将lambda函数传递给其他方法

Question

Do lambda function have a signature so that I can pass them around?

template<class Fn> 
HRESULT foreach(Fn _fuction)
{

}


object->foreach(
    [param1, param2] (int item) 
    {
    }
);

object->foreach(
    [param1, param2, param3] (int item) 
    {
    }
);

I want to use a typedef function instead of templates, I think the type of the function will strict the formal parameters but will allow captured list to vary.

can I use typedef instead of templates to pass lambda functions around?

something like:

typedef void (*Fn)(int);

but allows lambda not function pointer.

I tried using std::fuction but seems not working.

Answer 1

The type of the lambda-expression (which is also the type of the closure object) is a unique , unnamed non- union class type — called the closure type ...

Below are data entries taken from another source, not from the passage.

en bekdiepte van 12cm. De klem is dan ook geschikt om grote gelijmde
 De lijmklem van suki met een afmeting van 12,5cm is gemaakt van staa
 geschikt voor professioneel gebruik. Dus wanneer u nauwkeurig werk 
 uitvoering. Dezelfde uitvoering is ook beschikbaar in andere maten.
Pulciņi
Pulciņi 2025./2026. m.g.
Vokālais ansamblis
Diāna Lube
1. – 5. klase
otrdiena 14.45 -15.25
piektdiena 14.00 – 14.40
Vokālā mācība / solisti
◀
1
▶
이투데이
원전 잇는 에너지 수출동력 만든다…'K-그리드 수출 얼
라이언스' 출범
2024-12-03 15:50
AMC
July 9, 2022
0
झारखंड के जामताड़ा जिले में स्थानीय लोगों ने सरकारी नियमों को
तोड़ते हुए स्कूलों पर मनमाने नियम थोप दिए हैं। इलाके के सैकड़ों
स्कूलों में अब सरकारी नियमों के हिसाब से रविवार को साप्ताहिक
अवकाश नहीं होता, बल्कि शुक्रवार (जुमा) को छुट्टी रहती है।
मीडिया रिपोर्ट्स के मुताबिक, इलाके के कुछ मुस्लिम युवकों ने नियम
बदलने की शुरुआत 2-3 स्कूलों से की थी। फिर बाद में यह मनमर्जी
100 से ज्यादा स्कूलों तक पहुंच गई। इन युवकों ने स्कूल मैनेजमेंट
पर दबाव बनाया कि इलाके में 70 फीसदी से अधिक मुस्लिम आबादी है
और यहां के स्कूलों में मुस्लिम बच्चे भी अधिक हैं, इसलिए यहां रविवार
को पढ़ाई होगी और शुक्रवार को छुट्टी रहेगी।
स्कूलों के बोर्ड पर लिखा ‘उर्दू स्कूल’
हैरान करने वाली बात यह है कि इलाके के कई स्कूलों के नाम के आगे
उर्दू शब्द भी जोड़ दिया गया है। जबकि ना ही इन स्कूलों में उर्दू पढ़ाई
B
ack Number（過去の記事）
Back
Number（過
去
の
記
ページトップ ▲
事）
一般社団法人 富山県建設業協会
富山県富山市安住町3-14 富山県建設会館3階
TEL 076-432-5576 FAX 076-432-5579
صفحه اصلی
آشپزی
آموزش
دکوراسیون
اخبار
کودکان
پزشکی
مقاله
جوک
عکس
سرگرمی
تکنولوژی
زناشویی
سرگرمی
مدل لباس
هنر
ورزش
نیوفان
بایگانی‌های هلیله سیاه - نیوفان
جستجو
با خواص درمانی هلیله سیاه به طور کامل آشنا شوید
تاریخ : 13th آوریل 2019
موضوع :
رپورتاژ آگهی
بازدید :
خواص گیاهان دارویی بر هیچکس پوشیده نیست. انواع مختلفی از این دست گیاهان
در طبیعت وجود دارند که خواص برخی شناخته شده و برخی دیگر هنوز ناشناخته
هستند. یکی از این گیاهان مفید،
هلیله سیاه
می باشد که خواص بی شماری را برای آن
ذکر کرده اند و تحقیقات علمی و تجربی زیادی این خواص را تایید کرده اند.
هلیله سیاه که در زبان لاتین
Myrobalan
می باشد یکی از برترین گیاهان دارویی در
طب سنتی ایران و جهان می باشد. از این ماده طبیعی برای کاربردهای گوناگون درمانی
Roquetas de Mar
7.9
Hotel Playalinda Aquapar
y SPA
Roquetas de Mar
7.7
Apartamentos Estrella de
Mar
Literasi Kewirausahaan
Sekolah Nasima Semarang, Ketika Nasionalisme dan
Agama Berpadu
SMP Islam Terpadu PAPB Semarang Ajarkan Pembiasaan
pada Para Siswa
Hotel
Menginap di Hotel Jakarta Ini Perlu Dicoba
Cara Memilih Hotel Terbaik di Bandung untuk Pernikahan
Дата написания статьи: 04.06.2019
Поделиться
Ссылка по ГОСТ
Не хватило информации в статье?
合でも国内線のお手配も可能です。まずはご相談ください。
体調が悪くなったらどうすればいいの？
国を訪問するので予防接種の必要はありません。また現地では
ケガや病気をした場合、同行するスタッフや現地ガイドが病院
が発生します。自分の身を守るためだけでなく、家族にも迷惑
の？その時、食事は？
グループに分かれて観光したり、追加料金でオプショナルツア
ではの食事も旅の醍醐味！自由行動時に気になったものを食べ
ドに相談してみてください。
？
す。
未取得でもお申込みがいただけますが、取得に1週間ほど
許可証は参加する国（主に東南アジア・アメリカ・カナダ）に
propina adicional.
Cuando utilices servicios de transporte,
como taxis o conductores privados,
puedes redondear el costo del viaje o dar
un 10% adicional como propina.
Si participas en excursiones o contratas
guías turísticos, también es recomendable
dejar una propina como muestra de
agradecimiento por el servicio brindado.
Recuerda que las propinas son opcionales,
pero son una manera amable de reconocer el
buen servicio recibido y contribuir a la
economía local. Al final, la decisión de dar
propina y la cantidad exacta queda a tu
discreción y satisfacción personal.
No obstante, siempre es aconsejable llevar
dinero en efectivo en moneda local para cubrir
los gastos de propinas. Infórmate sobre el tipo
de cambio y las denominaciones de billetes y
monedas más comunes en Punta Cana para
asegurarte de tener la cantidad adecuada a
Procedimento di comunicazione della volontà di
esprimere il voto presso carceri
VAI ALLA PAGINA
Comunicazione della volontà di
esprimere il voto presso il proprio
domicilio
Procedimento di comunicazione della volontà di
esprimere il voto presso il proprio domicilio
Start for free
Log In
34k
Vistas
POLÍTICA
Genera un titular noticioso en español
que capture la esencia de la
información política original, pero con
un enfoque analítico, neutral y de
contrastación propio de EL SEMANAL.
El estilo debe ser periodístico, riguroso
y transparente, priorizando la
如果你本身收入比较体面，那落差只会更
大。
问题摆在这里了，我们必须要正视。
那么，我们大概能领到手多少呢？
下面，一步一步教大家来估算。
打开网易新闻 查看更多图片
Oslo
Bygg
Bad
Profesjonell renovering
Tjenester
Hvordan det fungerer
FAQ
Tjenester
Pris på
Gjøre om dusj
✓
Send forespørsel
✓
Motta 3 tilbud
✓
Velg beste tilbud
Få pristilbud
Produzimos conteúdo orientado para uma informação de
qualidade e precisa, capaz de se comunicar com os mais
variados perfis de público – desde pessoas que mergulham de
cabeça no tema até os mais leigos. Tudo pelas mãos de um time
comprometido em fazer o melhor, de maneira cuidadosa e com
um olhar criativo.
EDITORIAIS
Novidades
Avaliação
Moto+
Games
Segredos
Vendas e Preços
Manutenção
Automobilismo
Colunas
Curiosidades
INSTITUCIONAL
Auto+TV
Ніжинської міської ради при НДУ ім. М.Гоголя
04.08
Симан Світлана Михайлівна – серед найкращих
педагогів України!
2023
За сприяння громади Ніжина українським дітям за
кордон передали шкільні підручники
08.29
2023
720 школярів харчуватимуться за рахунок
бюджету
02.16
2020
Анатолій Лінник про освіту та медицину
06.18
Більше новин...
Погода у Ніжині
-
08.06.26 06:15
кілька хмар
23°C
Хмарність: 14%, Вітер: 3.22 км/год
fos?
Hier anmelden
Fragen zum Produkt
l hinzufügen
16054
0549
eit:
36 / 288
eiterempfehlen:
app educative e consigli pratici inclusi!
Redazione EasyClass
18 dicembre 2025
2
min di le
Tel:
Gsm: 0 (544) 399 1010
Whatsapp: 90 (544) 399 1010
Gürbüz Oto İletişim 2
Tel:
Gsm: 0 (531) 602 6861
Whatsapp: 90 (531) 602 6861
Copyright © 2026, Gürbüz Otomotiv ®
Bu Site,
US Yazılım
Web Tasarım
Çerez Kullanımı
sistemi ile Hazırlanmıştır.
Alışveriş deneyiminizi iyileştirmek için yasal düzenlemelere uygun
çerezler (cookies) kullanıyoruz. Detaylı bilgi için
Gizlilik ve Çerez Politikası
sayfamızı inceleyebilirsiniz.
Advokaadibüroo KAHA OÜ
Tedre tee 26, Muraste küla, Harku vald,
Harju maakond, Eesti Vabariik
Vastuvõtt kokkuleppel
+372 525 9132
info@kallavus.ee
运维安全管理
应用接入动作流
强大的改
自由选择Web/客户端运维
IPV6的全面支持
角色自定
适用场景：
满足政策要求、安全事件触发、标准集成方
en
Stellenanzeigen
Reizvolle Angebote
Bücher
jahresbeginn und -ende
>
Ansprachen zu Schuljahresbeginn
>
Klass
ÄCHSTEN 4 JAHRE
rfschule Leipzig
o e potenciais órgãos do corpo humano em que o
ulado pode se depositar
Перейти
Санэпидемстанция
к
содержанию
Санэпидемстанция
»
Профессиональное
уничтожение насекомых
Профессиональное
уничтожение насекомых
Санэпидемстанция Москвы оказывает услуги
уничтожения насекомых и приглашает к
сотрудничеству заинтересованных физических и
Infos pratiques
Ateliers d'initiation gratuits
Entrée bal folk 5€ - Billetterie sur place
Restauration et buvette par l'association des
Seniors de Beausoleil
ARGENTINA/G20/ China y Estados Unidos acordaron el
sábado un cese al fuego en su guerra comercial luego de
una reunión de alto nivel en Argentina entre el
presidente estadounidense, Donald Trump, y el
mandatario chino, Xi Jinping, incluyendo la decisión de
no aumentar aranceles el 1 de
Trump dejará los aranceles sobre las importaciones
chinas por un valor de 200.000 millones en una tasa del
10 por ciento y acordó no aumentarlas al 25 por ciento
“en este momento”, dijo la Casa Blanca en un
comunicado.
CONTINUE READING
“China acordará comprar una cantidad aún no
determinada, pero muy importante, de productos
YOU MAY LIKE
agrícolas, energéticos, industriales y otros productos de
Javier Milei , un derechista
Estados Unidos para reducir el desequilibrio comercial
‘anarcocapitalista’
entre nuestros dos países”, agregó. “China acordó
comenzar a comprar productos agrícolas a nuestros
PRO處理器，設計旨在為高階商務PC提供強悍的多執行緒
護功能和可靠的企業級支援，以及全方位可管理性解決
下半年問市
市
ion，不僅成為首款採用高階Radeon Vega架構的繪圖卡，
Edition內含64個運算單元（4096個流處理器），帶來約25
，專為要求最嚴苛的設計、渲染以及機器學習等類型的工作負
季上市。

(C++11 §5.1.2/3, emphasis mine)

My reading of this is that even if two lambda-expressions have the same parameter list, return type, and capture list, they nevertheless have different types.

auto f = []{};
typedef decltype(f) lambda_type;
void g(lambda_type lambda) { lambda(); }
int main() {
    g(f);    // OK
    g([]{}); // error: type mismatch
}

So no, what you are trying to do cannot be done. As others have suggested, try using std::function , or retain the template (what's wrong with templates, anyway?)

Answer 2

The actual type of a lambda is unspecified. But they are convertible to function ; in your case, std::function<void(int)> ( void is the return type, the parameter types go in the parentheses).